EXERCISE DETAILS: Please present the lines of the listing below, from its first line up to and including the line with "family: Lecithoceridae", as a numbered list, leaving out any blank lines.

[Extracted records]
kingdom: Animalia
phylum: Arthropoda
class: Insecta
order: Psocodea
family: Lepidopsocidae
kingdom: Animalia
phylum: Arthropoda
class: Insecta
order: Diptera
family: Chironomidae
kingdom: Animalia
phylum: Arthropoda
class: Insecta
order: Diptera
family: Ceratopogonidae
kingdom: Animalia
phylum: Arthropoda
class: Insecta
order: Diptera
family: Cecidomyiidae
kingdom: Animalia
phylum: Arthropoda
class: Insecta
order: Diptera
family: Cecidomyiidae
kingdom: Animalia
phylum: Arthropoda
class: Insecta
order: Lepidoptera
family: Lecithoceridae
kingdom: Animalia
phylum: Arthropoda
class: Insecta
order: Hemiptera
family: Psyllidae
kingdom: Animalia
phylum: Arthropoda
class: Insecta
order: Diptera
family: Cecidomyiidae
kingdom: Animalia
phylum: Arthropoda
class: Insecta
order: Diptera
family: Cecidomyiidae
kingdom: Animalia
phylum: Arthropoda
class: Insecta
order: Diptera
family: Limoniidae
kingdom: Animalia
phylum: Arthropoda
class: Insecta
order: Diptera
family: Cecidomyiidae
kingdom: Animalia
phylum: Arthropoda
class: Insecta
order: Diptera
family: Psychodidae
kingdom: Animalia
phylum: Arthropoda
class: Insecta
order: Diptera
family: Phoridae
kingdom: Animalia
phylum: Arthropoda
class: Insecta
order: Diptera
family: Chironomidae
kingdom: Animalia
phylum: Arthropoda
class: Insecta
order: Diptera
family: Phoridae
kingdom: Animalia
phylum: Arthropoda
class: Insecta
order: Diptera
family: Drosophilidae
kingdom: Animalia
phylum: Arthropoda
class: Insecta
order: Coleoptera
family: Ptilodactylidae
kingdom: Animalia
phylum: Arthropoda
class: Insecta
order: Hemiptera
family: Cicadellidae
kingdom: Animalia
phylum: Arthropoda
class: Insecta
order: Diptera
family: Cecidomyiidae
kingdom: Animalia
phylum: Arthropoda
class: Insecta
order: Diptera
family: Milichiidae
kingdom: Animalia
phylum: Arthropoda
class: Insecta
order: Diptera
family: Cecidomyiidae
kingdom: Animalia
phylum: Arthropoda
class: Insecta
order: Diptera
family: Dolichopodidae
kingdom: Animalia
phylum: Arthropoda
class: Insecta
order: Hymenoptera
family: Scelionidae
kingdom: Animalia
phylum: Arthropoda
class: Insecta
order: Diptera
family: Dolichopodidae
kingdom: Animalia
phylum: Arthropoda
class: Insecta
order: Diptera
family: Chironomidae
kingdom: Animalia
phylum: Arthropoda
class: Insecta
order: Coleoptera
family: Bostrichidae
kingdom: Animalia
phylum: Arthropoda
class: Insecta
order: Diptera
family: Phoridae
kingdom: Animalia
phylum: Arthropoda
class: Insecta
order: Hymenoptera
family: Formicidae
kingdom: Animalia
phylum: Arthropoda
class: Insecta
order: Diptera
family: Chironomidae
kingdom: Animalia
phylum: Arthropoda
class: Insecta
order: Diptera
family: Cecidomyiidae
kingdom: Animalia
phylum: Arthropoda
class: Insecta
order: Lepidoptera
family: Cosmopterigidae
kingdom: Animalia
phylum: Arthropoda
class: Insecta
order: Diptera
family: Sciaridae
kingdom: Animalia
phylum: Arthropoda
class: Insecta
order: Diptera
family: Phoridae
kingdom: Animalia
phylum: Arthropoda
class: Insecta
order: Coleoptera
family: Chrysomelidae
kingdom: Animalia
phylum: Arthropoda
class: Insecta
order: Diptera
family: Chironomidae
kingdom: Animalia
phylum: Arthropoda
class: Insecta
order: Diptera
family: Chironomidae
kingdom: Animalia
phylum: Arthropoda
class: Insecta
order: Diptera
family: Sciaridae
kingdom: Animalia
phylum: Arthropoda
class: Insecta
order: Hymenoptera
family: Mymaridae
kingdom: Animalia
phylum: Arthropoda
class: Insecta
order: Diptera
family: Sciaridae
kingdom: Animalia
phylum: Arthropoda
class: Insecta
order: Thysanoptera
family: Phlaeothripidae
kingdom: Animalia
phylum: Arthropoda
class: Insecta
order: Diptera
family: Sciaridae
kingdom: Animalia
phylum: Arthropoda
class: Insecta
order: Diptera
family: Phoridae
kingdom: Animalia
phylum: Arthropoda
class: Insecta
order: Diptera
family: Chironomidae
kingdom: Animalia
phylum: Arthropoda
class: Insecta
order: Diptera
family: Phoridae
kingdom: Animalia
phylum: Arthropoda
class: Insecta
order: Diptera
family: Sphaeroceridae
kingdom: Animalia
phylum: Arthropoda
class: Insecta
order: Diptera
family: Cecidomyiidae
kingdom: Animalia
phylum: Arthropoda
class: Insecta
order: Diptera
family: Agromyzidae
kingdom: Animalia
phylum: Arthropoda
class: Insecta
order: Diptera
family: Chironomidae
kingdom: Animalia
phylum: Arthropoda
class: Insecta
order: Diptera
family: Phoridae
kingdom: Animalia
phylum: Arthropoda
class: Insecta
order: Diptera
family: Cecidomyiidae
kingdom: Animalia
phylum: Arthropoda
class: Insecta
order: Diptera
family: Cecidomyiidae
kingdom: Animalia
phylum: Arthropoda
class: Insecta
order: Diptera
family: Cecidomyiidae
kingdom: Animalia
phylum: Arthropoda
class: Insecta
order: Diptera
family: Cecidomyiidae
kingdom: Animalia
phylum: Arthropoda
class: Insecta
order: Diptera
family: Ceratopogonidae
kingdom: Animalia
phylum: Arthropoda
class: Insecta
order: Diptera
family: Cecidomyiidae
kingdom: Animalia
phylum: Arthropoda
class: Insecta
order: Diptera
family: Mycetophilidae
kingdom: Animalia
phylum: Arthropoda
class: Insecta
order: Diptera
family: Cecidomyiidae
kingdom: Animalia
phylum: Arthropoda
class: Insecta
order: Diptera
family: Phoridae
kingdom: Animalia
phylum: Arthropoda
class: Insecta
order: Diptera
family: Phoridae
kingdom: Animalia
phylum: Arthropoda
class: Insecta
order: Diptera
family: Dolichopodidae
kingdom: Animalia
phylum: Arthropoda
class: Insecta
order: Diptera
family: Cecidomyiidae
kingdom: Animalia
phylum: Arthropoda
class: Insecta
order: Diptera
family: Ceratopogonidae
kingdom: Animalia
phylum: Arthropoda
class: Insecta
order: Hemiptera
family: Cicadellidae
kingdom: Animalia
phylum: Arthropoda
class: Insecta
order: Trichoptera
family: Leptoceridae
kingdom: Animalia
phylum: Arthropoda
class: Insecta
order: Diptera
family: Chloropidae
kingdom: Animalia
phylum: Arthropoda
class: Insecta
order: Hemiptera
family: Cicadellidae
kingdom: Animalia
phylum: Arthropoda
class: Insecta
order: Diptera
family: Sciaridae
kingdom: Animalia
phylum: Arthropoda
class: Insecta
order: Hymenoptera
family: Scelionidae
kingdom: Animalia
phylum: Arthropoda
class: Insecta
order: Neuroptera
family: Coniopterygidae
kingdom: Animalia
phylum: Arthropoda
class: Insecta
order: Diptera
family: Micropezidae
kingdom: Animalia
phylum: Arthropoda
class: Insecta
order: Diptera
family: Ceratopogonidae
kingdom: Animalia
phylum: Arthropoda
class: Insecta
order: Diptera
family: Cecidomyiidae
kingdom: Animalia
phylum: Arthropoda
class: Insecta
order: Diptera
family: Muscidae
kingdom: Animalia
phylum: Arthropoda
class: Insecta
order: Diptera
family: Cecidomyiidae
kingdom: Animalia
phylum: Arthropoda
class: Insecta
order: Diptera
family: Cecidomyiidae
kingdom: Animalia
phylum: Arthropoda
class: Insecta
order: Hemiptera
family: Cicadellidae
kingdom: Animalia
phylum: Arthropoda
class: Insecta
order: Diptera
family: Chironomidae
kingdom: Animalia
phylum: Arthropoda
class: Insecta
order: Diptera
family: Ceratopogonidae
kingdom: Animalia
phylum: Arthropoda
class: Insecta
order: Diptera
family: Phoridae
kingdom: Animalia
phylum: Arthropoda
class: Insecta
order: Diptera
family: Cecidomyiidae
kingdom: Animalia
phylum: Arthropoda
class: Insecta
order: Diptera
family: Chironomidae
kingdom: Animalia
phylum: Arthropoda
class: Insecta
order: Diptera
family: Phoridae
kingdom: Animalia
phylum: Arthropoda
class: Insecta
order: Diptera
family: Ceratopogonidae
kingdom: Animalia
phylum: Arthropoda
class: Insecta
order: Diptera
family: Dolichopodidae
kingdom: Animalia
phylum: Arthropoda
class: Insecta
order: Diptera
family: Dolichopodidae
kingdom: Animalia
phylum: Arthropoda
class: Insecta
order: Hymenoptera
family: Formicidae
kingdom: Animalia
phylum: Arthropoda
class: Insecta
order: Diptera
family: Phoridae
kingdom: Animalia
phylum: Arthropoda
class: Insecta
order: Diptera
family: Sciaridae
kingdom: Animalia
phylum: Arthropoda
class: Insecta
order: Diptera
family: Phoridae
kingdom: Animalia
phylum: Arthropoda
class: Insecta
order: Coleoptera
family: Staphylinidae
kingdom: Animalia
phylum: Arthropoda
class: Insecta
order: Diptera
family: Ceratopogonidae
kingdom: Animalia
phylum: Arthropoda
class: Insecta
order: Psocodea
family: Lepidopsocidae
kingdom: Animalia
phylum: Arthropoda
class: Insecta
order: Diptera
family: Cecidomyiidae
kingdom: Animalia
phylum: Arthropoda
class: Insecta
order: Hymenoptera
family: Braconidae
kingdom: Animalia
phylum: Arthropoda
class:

SOLUTION BELOW:
1. kingdom: Animalia
2. phylum: Arthropoda
3. class: Insecta
4. order: Psocodea
5. family: Lepidopsocidae
6. kingdom: Animalia
7. phylum: Arthropoda
8. class: Insecta
9. order: Diptera
10. family: Chironomidae
11. kingdom: Animalia
12. phylum: Arthropoda
13. class: Insecta
14. order: Diptera
15. family: Ceratopogonidae
16. kingdom: Animalia
17. phylum: Arthropoda
18. class: Insecta
19. order: Diptera
20. family: Cecidomyiidae
21. kingdom: Animalia
22. phylum: Arthropoda
23. class: Insecta
24. order: Diptera
25. family: Cecidomyiidae
26. kingdom: Animalia
27. phylum: Arthropoda
28. class: Insecta
29. order: Lepidoptera
30. family: Lecithoceridae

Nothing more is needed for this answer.